Be advised that our radical vision involves negotiating with dockworkers, and possibly a flotilla of small boats surging into San Pedro Bay and the Los Angeles River to rendezvous with the numerous cargo and container ships that are now anchored and sitting outside the ports of Los Angeles and Long Beach.

This is not a drill, people. Walmart got to be Walmart by foreseeing such things, as did Target, Costco, Dollar Tree and other ranking retailers. In a situation that Reuters recently dubbed ‘Containergeddon’, these and other big chains chartered their own ships to bring items in.

No one agrees how many vessels are now parked off the coast of California, many of which are bearing gifts. It hovers between 50 and 150 — but it’s usually more like zero, according to port officials.

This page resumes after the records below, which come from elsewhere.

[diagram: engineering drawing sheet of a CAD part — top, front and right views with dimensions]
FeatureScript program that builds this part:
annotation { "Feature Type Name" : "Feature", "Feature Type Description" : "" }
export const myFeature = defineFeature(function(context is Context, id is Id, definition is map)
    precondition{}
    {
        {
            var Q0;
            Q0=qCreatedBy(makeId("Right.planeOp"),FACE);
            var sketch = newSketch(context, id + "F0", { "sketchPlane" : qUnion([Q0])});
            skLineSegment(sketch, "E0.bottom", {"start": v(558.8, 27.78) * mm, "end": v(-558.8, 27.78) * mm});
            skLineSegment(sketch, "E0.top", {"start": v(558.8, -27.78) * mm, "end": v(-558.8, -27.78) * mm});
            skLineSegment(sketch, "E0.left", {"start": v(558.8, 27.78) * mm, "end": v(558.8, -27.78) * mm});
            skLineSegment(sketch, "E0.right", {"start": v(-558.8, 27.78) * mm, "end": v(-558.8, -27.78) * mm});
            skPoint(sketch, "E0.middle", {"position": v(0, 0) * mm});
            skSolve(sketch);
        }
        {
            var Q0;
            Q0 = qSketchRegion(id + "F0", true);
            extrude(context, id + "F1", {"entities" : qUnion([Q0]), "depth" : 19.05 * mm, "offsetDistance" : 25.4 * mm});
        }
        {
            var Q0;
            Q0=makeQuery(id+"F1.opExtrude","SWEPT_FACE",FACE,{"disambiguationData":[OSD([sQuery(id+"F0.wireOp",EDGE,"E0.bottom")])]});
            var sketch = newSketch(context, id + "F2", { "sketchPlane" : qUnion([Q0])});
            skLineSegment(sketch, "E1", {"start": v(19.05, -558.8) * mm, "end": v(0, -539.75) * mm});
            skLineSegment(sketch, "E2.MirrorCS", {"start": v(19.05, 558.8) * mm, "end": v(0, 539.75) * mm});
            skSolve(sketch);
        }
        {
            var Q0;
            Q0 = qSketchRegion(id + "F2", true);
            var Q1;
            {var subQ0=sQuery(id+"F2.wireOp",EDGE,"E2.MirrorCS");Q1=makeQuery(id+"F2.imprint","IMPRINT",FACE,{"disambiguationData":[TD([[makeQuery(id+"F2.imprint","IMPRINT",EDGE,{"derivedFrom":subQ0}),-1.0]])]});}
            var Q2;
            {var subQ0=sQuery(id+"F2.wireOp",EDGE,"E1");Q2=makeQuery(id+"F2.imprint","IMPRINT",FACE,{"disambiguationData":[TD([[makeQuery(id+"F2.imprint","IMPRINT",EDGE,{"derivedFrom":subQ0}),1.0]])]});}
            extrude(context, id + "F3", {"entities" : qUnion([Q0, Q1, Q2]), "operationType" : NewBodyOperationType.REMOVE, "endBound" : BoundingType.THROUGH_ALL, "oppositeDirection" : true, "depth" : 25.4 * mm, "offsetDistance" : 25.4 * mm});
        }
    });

The problem is that they can’t dock and unload – plus, there’s a truck shortage further complicating matters. Applauding the port and big retailers for 24/7 freight movement, it may not be enough.

We want those gifts, and we will have them, one way or another. We suggest a workaround.

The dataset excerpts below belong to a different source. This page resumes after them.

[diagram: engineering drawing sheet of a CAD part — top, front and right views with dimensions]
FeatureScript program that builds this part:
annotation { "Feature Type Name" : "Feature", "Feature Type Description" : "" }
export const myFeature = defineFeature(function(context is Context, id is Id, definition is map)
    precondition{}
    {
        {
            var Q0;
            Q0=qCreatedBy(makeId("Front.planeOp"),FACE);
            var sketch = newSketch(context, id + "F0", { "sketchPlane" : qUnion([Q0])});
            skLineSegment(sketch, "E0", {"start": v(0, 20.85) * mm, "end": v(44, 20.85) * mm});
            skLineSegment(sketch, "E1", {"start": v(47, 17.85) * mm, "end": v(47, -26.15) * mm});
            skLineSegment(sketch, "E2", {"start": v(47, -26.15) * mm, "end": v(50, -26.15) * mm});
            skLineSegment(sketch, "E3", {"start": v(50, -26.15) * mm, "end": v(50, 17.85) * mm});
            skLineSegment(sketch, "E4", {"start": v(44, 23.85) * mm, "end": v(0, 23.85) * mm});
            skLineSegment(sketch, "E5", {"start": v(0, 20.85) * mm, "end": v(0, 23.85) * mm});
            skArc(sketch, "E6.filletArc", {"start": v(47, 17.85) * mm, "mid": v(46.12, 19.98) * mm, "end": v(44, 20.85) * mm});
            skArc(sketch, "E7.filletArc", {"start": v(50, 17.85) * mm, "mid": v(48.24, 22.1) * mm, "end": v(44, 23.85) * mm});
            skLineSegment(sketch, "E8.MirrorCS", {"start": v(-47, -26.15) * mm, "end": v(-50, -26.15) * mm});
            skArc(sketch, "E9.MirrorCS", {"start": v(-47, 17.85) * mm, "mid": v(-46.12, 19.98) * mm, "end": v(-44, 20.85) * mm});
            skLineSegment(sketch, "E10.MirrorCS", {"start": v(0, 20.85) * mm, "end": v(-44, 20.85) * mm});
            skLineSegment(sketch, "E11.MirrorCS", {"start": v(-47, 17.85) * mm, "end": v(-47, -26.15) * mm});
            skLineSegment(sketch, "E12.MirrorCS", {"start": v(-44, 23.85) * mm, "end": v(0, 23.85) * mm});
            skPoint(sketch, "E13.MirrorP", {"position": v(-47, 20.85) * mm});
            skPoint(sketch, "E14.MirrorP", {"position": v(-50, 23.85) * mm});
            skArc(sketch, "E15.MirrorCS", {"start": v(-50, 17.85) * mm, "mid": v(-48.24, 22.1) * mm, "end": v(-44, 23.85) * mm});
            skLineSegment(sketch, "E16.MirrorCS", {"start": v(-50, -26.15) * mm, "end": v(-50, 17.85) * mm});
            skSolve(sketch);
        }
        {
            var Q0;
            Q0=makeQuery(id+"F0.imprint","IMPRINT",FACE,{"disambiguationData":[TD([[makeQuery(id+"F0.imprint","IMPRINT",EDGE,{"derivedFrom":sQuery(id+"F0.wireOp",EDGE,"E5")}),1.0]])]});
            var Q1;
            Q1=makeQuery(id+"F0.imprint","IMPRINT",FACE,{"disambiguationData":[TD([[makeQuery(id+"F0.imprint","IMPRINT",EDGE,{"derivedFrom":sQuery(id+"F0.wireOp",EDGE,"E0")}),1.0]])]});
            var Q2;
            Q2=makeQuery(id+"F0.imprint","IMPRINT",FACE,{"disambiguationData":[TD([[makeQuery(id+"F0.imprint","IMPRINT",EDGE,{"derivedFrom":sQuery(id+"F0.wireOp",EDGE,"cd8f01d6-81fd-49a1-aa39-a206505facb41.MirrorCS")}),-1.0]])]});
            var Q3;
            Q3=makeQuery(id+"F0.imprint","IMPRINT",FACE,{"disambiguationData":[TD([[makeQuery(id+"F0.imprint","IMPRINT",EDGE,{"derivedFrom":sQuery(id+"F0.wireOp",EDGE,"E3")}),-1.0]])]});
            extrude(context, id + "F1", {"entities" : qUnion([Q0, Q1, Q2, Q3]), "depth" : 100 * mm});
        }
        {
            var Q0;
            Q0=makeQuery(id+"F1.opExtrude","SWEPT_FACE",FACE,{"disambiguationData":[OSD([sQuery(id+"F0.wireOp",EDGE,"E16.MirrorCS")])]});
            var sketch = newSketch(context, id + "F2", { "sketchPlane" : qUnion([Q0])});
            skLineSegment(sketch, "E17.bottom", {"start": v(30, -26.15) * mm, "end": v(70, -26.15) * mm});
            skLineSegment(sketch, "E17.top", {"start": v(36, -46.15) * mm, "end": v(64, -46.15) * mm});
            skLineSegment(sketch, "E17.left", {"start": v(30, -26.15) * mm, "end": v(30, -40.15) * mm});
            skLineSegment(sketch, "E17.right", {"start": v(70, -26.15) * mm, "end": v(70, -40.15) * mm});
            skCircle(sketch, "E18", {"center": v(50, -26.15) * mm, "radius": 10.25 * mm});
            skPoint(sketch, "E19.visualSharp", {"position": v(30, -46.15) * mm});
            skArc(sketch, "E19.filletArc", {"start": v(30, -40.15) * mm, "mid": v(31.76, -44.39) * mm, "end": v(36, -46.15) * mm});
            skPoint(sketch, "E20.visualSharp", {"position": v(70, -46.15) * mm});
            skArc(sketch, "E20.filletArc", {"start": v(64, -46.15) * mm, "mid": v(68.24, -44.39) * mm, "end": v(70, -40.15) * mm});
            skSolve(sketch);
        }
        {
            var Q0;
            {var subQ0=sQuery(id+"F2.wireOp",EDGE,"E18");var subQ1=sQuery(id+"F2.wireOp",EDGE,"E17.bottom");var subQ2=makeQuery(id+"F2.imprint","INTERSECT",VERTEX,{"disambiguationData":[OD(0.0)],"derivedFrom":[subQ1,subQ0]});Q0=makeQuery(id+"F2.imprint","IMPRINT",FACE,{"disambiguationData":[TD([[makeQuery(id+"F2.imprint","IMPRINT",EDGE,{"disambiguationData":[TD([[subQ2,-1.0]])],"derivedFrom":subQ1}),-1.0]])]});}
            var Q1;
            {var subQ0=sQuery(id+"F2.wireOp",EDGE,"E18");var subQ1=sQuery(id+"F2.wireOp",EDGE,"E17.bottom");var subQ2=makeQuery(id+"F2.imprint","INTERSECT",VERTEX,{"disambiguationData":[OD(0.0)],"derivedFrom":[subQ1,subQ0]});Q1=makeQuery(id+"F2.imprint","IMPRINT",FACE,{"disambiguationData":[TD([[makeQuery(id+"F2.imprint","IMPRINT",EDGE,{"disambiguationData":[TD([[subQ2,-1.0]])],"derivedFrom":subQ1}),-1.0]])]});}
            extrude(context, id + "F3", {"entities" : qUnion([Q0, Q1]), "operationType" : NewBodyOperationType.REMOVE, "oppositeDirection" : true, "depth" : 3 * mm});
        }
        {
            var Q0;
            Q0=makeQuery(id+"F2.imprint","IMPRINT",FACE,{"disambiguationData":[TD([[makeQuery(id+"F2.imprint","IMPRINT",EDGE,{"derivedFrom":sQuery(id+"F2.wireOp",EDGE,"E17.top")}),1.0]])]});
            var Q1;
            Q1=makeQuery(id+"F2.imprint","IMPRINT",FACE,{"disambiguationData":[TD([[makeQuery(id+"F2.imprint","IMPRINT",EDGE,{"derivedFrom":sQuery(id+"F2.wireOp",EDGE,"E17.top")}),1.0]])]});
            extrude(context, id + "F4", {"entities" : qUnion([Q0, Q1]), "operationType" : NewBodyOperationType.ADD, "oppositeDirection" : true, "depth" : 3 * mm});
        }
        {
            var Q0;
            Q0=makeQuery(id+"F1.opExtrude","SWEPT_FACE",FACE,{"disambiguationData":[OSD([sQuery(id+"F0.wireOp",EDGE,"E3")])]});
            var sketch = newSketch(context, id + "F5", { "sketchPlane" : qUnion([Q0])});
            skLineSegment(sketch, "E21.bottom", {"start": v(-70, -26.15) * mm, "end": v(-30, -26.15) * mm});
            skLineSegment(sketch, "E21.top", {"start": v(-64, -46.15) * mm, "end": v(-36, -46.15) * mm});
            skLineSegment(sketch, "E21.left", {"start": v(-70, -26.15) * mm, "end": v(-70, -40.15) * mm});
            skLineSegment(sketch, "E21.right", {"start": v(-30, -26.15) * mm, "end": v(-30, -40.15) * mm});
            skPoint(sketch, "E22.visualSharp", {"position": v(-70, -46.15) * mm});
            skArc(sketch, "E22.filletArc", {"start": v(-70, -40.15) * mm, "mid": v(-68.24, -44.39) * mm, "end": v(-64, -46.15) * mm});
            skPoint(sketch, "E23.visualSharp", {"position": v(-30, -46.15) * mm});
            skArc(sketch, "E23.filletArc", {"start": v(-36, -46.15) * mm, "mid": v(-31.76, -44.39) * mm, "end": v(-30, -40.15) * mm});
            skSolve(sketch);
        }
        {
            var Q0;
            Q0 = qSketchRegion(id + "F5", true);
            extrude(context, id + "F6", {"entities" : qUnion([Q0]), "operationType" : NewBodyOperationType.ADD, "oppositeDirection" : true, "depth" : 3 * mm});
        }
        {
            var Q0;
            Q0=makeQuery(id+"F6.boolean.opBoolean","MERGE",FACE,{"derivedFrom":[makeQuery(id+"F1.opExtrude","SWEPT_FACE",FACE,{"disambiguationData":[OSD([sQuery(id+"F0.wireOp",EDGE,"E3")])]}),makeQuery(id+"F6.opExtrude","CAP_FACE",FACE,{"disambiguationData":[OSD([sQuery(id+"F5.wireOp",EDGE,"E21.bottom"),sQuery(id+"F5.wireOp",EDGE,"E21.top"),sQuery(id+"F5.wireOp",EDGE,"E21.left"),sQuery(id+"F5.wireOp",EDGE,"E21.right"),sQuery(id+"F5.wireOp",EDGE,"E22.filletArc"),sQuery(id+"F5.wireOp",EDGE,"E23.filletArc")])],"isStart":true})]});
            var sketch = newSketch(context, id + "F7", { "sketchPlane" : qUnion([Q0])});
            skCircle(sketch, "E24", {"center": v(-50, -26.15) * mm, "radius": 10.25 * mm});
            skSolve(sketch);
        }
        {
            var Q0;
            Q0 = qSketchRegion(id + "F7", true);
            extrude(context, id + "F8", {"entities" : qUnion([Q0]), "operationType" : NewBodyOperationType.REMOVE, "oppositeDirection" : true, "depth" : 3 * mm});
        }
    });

Ready your lifejackets and P2P apps. We’re pulling a Brando and going “on the waterfront” for a decidedly different holiday shopping experience. And don’t forget cash (bribe-takers prefer it).

See also: Supply Chains Could Be the Grinch That Steals Retail’s 2021 Holiday Season 

Trade Like a Phoenician

If you want that pair of “Bluebird” Air Jordan 5 sneakers — or even a new toaster, as the president forewarned — how about going to the docks yourself for some DIY gift-buying?

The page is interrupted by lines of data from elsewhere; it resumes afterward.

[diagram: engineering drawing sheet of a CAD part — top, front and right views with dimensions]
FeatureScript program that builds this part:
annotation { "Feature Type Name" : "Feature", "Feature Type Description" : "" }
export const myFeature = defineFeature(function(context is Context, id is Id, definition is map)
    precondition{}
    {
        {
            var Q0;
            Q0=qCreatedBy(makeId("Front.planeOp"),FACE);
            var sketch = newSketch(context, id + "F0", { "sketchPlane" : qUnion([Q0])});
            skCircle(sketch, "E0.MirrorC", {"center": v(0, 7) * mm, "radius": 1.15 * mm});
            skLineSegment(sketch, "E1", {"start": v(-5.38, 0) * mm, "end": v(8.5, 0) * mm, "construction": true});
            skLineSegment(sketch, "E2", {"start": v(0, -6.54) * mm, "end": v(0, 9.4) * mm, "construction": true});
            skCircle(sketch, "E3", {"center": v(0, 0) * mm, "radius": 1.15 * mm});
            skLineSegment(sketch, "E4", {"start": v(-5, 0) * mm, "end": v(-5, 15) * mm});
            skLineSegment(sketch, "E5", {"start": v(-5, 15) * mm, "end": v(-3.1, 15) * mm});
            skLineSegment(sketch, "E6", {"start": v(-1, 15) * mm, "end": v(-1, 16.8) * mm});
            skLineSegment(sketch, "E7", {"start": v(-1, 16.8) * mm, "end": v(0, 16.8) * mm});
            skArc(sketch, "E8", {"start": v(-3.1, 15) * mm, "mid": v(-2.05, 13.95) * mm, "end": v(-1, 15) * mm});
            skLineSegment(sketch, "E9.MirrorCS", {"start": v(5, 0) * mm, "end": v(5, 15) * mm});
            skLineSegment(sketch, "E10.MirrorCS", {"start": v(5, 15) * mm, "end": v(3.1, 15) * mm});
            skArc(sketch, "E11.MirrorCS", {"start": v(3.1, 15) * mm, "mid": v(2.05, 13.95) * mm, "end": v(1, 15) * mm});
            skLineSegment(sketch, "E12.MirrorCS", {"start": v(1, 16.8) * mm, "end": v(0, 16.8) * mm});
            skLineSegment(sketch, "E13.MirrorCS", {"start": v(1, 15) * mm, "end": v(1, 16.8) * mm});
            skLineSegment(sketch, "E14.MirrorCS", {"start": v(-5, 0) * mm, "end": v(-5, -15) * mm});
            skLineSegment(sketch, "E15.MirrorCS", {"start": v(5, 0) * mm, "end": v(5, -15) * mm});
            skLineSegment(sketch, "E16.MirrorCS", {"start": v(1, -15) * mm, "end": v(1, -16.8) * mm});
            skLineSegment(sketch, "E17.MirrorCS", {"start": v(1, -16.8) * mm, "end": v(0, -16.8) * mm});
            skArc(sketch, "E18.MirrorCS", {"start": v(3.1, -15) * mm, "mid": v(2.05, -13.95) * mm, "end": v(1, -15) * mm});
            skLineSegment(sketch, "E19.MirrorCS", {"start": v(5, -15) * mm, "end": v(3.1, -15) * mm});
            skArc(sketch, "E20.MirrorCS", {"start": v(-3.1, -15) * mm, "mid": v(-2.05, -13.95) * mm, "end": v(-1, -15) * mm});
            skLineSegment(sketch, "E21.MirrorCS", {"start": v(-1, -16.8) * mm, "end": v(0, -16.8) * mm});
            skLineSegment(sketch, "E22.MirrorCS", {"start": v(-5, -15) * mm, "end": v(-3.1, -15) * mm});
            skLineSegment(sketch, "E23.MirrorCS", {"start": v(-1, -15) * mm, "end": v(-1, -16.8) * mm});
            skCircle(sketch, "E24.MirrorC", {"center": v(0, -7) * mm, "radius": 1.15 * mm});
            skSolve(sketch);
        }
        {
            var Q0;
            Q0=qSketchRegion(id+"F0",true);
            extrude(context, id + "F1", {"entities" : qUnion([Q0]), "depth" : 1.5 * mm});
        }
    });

Remember the olden days of 2019 and before? Black Friday drew throngs of shoppers who waited overnight outside stores for sale-priced flat screens. This will be like that – but with ships.

The Phoenicians did it in 3000 BCE. How hard can it be?

Several thousand people would enter the port complex with the dignity associated with swarms of holiday shoppers — which is to say, little or none — as people quickly take a visual inventory of which containers have what inside. Toys in this one, electronics in that one, etc.

Then it’s deal-making time. Ever try to make an on-the-spot buy of, say, a bedroom set with a longshoreman or stevedore? One wrong look and you’re finished. As others push in behind you, time will be of the essence. Just pay the asking price and move on. Don’t make eye contact.

We imagine it’s a bit like dealing with the infamous “Soup Nazi” made famous by “Seinfeld.”

Look, we’re not saying it’s a good idea. At least we’re trying.

Also see: Industries Try Allocations, Alternate Vendors and New Forms of Transportation to Work Around Supply Chain Problems 

Of Sailing Ships and High-Seas Gifts

In these situations, one needs a backup plan. That’s where the armada of dinghies comes in.

As crowds rummage through containers already on the dock, a handful of hearty souls could set out in a fleet of small boats to meet the ships that have yet to moor.

Untold riches await, for those brave and dumb enough to attempt this.

Boarding may be a problem — ship captains and crews tend to frown on it — so bring a megaphone. Make an offer they can’t refuse. Do what you must. Remember the shortages.

As recently reported by Today, “Unfortunately for parents, holiday shopping in 2021 may prove even more challenging than it was in 2020. A new survey from professional services firm KPMG reveals that there may be a major shortage of toys and other inventory this holiday season.”

That’s why, in this scenario, you’re now in a rowboat off L.A., using Google Translate to parley with a Portuguese ship captain for boarding (and shopping) privileges.

Is it worth it? Ask your significant other. Ask your mom. Ask your cat. Now you get it.

Could you be reported for piracy for buying a pallet of Glo Pixies Dolls because that’s the only amount the crew is willing to discuss? Yes. But if you make it back to shore, you’re a hero.

We wish you good luck with this mad plan. We can’t be there. Journalistic integrity and all that.